The rise of crowdsourced navigation applications and connected vehicle applications provide new opportunities to relay road service safety information to the motoring public. NJDOT has initiated a Connected Vehicle: Road Service Safety Message pilot study that evaluates the effectiveness of using connected vehicle technology to alert the motoring public to the presence of safety service workers at an incident site. NJDOT is piloting the use of a Beacon Hazard Lights technology to alert drivers to the presence of workers when safety service vehicles turn on their hazard lights. The piloting of the technology has received the support of the NJ State Innovation Council (NJ STIC) and a STIC Incentive Funding grant of $39,600 awarded by FHWA.

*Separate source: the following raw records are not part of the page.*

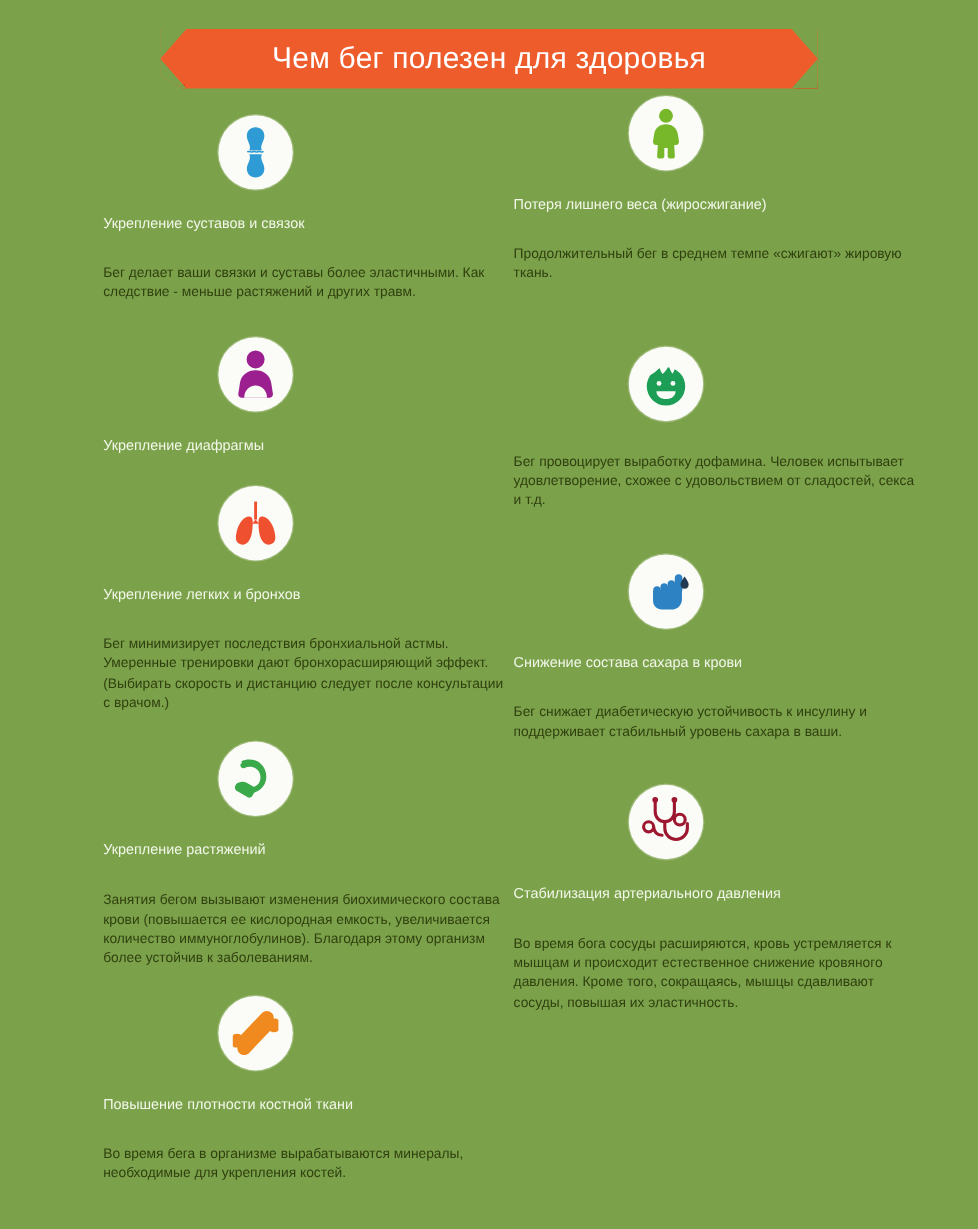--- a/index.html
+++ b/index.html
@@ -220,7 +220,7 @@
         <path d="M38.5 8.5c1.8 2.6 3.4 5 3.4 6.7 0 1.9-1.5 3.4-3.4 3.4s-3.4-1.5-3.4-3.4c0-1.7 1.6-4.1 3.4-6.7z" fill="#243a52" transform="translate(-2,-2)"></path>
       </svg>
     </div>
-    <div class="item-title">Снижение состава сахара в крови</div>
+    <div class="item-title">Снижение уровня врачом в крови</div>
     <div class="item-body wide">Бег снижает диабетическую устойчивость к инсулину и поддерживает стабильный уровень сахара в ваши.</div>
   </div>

The primary objective behind the initiative is to inform the public of the presence of Safety Service Patrol (SSP) personnel thru various services and applications that share real-time traffic and roadway information once they have responded to an incident or to help a motorist. A short demonstration video of how a technology-equipped NJDOT safety service vehicle interfaces with crowdsourcing platforms in the field can be accessed here.
Periodic interim reports for the pilot study are being prepared to evaluate the technology’s application during the STIC grant period. Previously, NJDOT and New Jersey Institute of Technology (NJIT) personnel conducted a field evaluation of the technology following the device-equipped SSP vehicle then subsequently maintained a data log of the device’s activity in the field and through mobile and web-based interfaces. In continuation of this effort, the NJIT team proceeded with a similar analysis by studying the correlation between the data recorded via the device log and the crowdsourced navigation applications web-based interface. In addition, the radio logs maintained by the Safety Service Patrol were used to further support this evaluation effort.